What needs to be done:
Your answer should be a faithful copy of the entire listing.

Task material:
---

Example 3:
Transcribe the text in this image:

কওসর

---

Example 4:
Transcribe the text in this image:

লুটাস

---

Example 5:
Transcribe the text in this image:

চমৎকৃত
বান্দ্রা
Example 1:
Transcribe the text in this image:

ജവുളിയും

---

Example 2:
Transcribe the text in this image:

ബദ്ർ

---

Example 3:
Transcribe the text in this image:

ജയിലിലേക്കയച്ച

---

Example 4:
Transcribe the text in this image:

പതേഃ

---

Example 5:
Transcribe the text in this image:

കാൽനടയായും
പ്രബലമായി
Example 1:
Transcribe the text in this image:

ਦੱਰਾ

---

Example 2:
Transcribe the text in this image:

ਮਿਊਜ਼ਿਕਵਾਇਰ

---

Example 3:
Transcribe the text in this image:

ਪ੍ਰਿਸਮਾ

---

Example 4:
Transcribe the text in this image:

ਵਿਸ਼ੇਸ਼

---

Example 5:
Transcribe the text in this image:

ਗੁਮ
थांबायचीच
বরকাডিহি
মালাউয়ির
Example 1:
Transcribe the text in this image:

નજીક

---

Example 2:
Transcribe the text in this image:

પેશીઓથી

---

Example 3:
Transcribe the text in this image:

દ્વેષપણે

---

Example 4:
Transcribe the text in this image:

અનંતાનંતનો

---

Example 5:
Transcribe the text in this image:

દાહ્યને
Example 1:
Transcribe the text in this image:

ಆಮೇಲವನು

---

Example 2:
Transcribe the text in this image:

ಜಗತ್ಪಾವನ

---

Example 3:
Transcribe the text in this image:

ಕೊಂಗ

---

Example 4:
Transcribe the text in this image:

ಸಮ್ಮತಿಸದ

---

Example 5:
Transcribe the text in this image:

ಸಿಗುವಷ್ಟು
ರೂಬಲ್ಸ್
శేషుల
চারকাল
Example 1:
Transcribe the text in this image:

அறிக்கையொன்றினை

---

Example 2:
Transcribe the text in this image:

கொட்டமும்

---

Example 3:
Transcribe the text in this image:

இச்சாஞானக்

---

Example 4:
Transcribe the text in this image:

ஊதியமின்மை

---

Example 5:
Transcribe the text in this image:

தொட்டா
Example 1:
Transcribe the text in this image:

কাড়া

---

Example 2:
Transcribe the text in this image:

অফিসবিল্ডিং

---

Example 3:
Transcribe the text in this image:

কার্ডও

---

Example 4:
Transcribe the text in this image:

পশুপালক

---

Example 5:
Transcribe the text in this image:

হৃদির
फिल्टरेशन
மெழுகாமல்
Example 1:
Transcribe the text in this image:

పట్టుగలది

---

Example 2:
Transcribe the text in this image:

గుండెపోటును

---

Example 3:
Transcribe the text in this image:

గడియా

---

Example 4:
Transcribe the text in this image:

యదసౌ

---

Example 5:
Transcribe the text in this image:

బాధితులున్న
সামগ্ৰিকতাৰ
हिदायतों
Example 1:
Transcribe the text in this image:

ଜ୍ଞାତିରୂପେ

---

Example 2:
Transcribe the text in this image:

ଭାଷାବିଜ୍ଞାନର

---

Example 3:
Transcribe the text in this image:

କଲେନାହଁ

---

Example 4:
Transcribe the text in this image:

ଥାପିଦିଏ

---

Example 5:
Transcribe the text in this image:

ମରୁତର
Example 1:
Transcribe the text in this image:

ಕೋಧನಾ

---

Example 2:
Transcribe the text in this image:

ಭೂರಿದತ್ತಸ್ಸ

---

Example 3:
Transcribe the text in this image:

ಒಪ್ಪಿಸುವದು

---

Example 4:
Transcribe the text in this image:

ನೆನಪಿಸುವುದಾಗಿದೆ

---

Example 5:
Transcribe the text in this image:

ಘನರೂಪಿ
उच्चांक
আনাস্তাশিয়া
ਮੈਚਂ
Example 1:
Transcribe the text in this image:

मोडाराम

Exercise output:
---

Example 3:
Transcribe the text in this image:

কওসর

---

Example 4:
Transcribe the text in this image:

লুটাস

---

Example 5:
Transcribe the text in this image:

চমৎকৃত
বান্দ্রা
Example 1:
Transcribe the text in this image:

ജവുളിയും

---

Example 2:
Transcribe the text in this image:

ബദ്ർ

---

Example 3:
Transcribe the text in this image:

ജയിലിലേക്കയച്ച

---

Example 4:
Transcribe the text in this image:

പതേഃ

---

Example 5:
Transcribe the text in this image:

കാൽനടയായും
പ്രബലമായി
Example 1:
Transcribe the text in this image:

ਦੱਰਾ

---

Example 2:
Transcribe the text in this image:

ਮਿਊਜ਼ਿਕਵਾਇਰ

---

Example 3:
Transcribe the text in this image:

ਪ੍ਰਿਸਮਾ

---

Example 4:
Transcribe the text in this image:

ਵਿਸ਼ੇਸ਼

---

Example 5:
Transcribe the text in this image:

ਗੁਮ
थांबायचीच
বরকাডিহি
মালাউয়ির
Example 1:
Transcribe the text in this image:

નજીક

---

Example 2:
Transcribe the text in this image:

પેશીઓથી

---

Example 3:
Transcribe the text in this image:

દ્વેષપણે

---

Example 4:
Transcribe the text in this image:

અનંતાનંતનો

---

Example 5:
Transcribe the text in this image:

દાહ્યને
Example 1:
Transcribe the text in this image:

ಆಮೇಲವನು

---

Example 2:
Transcribe the text in this image:

ಜಗತ್ಪಾವನ

---

Example 3:
Transcribe the text in this image:

ಕೊಂಗ

---

Example 4:
Transcribe the text in this image:

ಸಮ್ಮತಿಸದ

---

Example 5:
Transcribe the text in this image:

ಸಿಗುವಷ್ಟು
ರೂಬಲ್ಸ್
శేషుల
চারকাল
Example 1:
Transcribe the text in this image:

அறிக்கையொன்றினை

---

Example 2:
Transcribe the text in this image:

கொட்டமும்

---

Example 3:
Transcribe the text in this image:

இச்சாஞானக்

---

Example 4:
Transcribe the text in this image:

ஊதியமின்மை

---

Example 5:
Transcribe the text in this image:

தொட்டா
Example 1:
Transcribe the text in this image:

কাড়া

---

Example 2:
Transcribe the text in this image:

অফিসবিল্ডিং

---

Example 3:
Transcribe the text in this image:

কার্ডও

---

Example 4:
Transcribe the text in this image:

পশুপালক

---

Example 5:
Transcribe the text in this image:

হৃদির
फिल्टरेशन
மெழுகாமல்
Example 1:
Transcribe the text in this image:

పట్టుగలది

---

Example 2:
Transcribe the text in this image:

గుండెపోటును

---

Example 3:
Transcribe the text in this image:

గడియా

---

Example 4:
Transcribe the text in this image:

యదసౌ

---

Example 5:
Transcribe the text in this image:

బాధితులున్న
সামগ্ৰিকতাৰ
हिदायतों
Example 1:
Transcribe the text in this image:

ଜ୍ଞାତିରୂପେ

---

Example 2:
Transcribe the text in this image:

ଭାଷାବିଜ୍ଞାନର

---

Example 3:
Transcribe the text in this image:

କଲେନାହଁ

---

Example 4:
Transcribe the text in this image:

ଥାପିଦିଏ

---

Example 5:
Transcribe the text in this image:

ମରୁତର
Example 1:
Transcribe the text in this image:

ಕೋಧನಾ

---

Example 2:
Transcribe the text in this image:

ಭೂರಿದತ್ತಸ್ಸ

---

Example 3:
Transcribe the text in this image:

ಒಪ್ಪಿಸುವದು

---

Example 4:
Transcribe the text in this image:

ನೆನಪಿಸುವುದಾಗಿದೆ

---

Example 5:
Transcribe the text in this image:

ಘನರೂಪಿ
उच्चांक
আনাস্তাশিয়া
ਮੈਚਂ
Example 1:
Transcribe the text in this image:

मोडाराम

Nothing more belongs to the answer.